### 出題内容 A
文書抜粋のうち、「アメリカ市場でどのように拡販」を含む語句で始まり「取り込むきっかけをつかんだ。」で終わる部分を、「学生グループ」を「学生チーム」に入れ替えて書き直すこと。
### 出題内容 B
文書抜粋をもとに次の問いに答えよ。
(i) パゾットがTVSに受けてみないかと声を掛けたのは、誰からのコンサルティングか。
(ii) 学生グループのイタリア訪問に関して、チェントロは何を担当したか。
(iii) USASBEの一行がウルバーニアに来たのはいつか。

### 文書抜粋
===

アメリカ市場でどのように拡販したらいいのか――これがTVSにとって大きな課題だった。そんなときにパゾットから「アメリカのMBA(経営学修士)学生からコンサルティングを受けてみませんか?」と声を掛けられた。同社経営陣は二つ返事でOKした。
その後、学生グループはTVSの経営を調べ上げ、事業戦略を携えてイタリアへ飛んだ。チェントロはミリキン大とTVSをつないだほか、学生グループによるイタリア訪問に絡んだロジスティックスも担当した。
小さな集落ににぎわいをもたらす存在に
USASBEとの提携も大きな一歩だった。2022年7月にウルバーニアにやって来たUSASBEの一行は学生ではなく教員であり、テーマは「ルーラル起業」。チェントロはルーラルという強みを存分に生かしつつ、潜在顧客として学生に加えて教員まで取り込むきっかけをつかんだ。

===

### 提供情報

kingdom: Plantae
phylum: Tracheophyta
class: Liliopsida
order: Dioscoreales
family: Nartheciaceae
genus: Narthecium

===

### 正しい答え A
アメリカ市場でどのように拡販したらいいのか――これがTVSにとって大きな課題だった。そんなときにパゾットから「アメリカのMBA(経営学修士)学生からコンサルティングを受けてみませんか?」と声を掛けられた。同社経営陣は二つ返事でOKした。
その後、学生チームはTVSの経営を調べ上げ、事業戦略を携えてイタリアへ飛んだ。チェントロはミリキン大とTVSをつないだほか、学生チームによるイタリア訪問に絡んだロジスティックスも担当した。
小さな集落ににぎわいをもたらす存在に
USASBEとの提携も大きな一歩だった。2022年7月にウルバーニアにやって来たUSASBEの一行は学生ではなく教員であり、テーマは「ルーラル起業」。チェントロはルーラルという強みを存分に生かしつつ、潜在顧客として学生に加えて教員まで取り込むきっかけをつかんだ。

### 正しい答え B
(i) アメリカのMBA(経営学修士)学生
(ii) ロジスティックス
(iii) 2022年7月